### Collected data
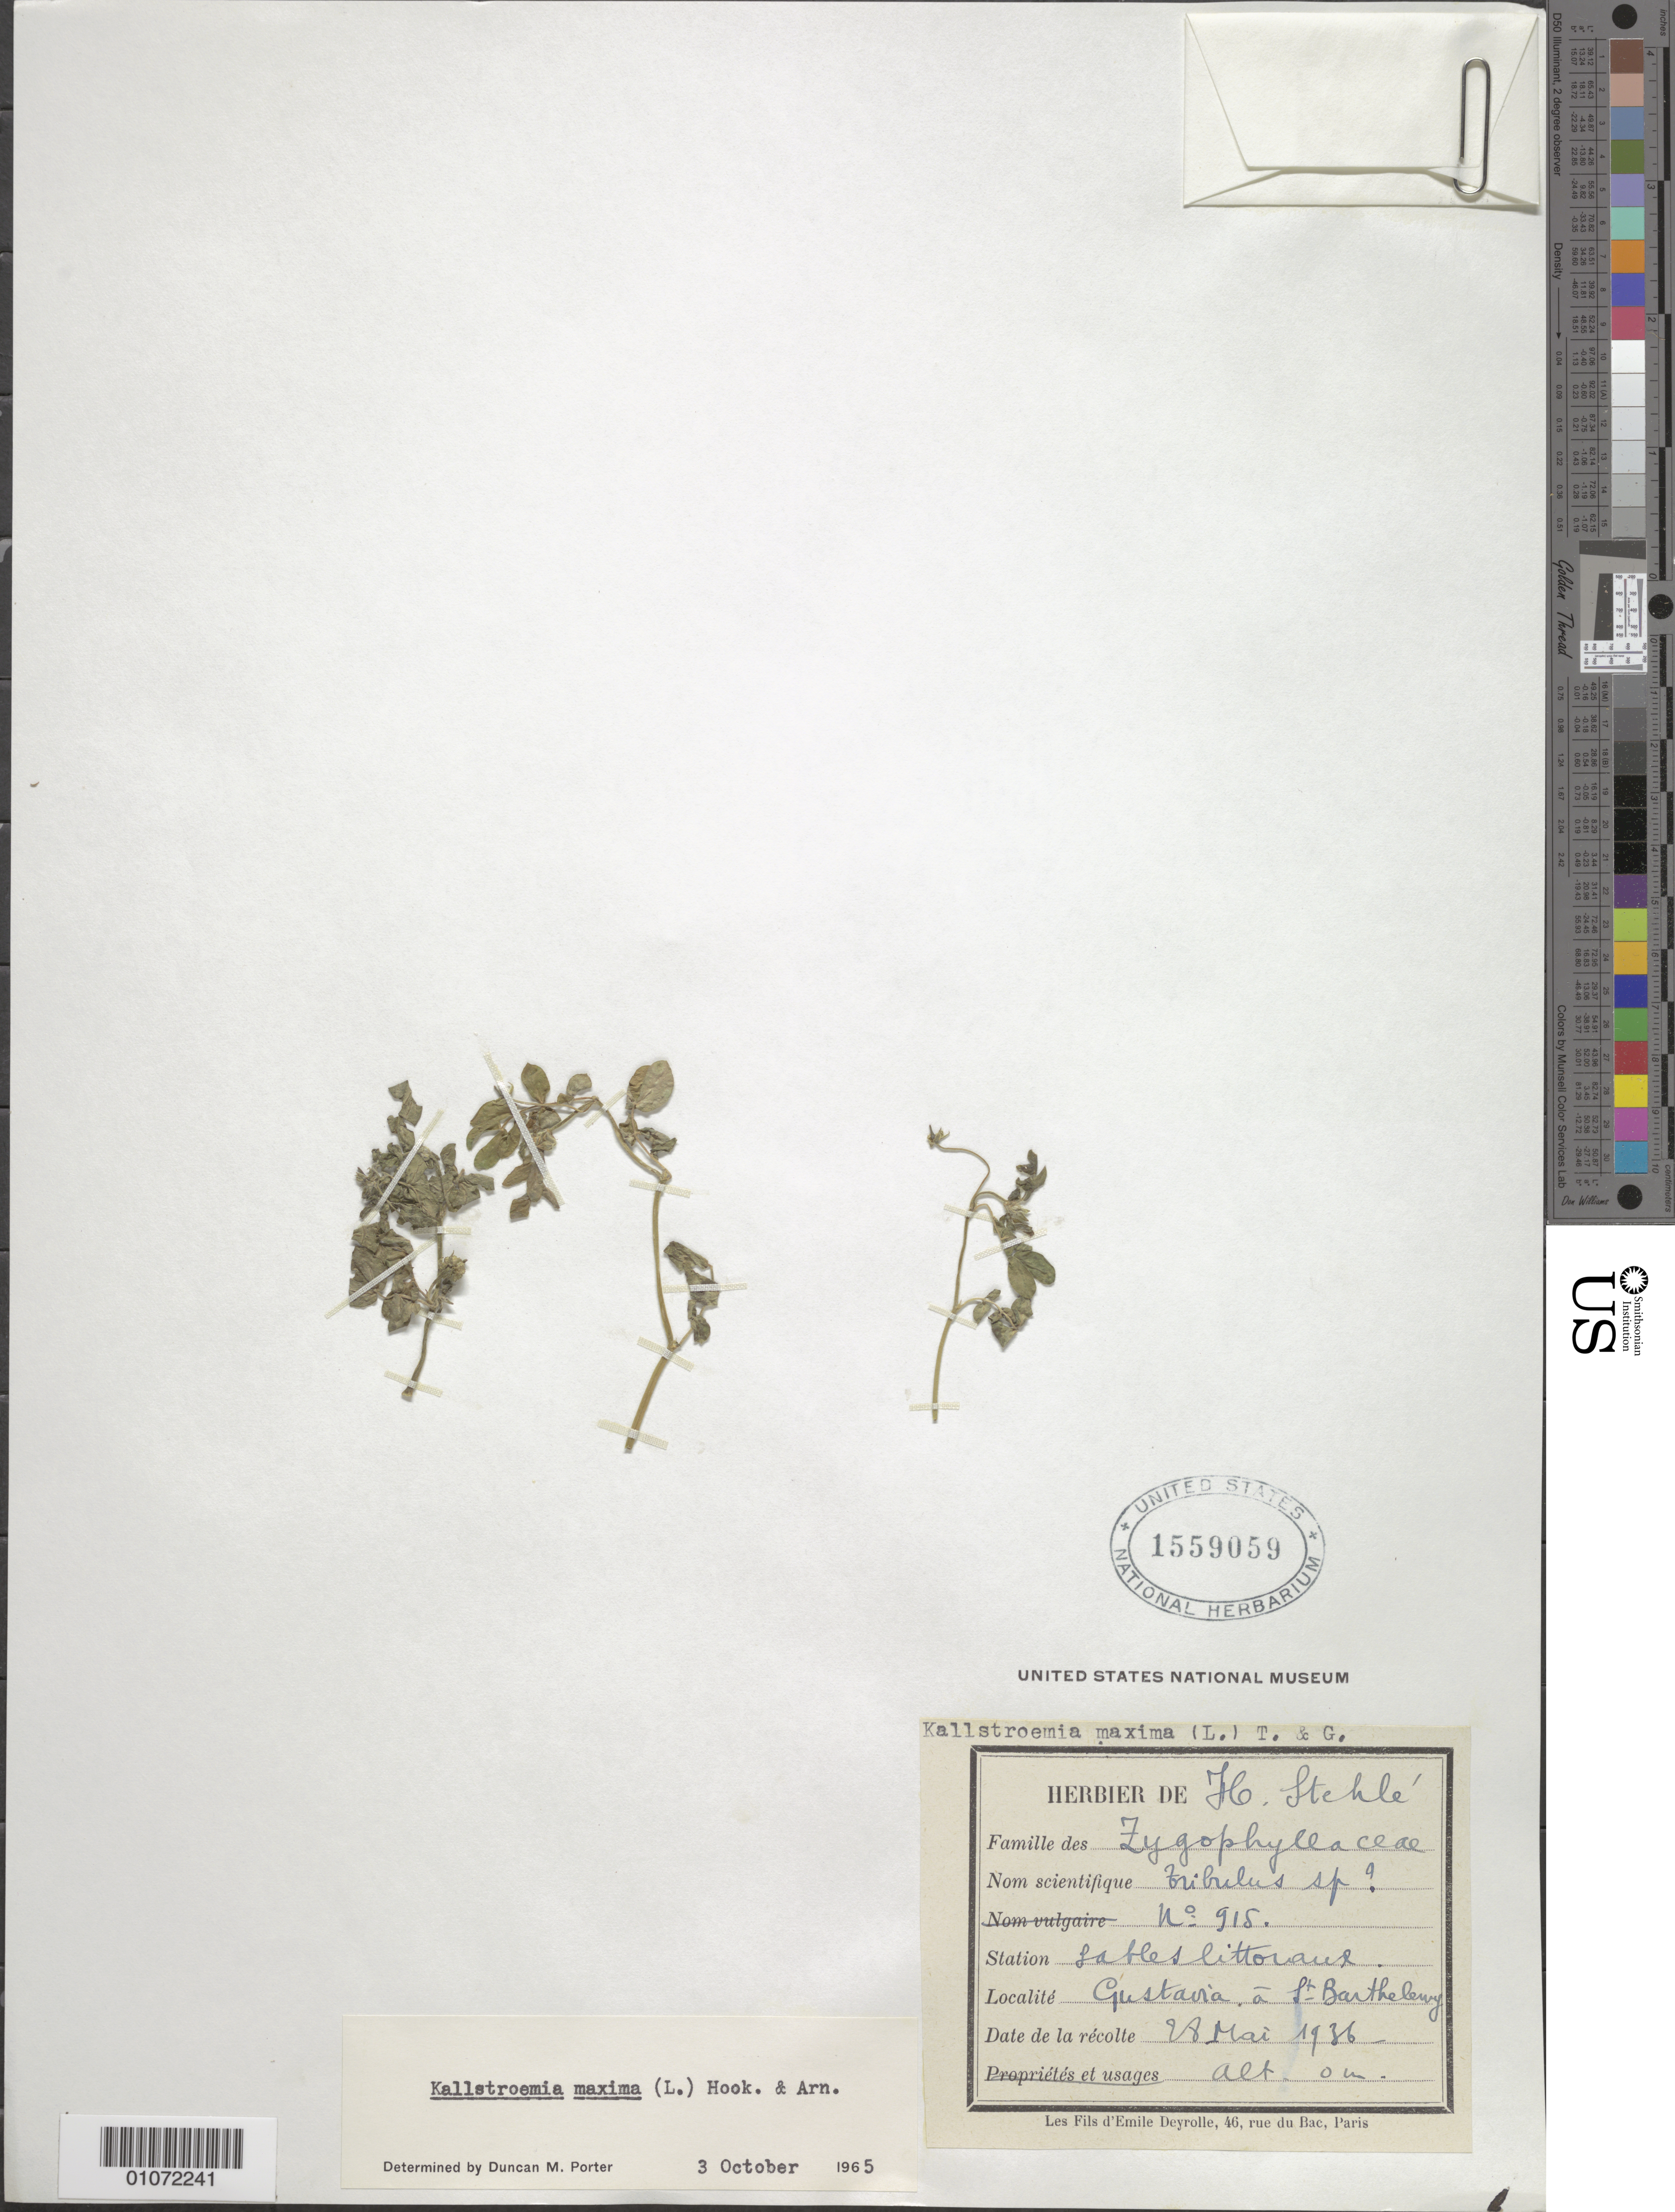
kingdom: Plantae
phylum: Tracheophyta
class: Magnoliopsida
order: Zygophyllales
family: Zygophyllaceae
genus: Kallstroemia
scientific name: Kallstroemia maxima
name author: (L.) Hook. & Arn.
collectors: H. Stehlé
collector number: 915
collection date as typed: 28 May 1936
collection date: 1936-05-28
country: Saint Barthélemy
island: St. Barthélemy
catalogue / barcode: US 1559059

### Work to do
Copy the records word for word, starting at the line that contains "family: Zygophyllaceae" and continuing through the end of the records.

### Answer to the exercise
family: Zygophyllaceae
genus: Kallstroemia
scientific name: Kallstroemia maxima
name author: (L.) Hook. & Arn.
collectors: H. Stehlé
collector number: 915
collection date as typed: 28 May 1936
collection date: 1936-05-28
country: Saint Barthélemy
island: St. Barthélemy
catalogue / barcode: US 1559059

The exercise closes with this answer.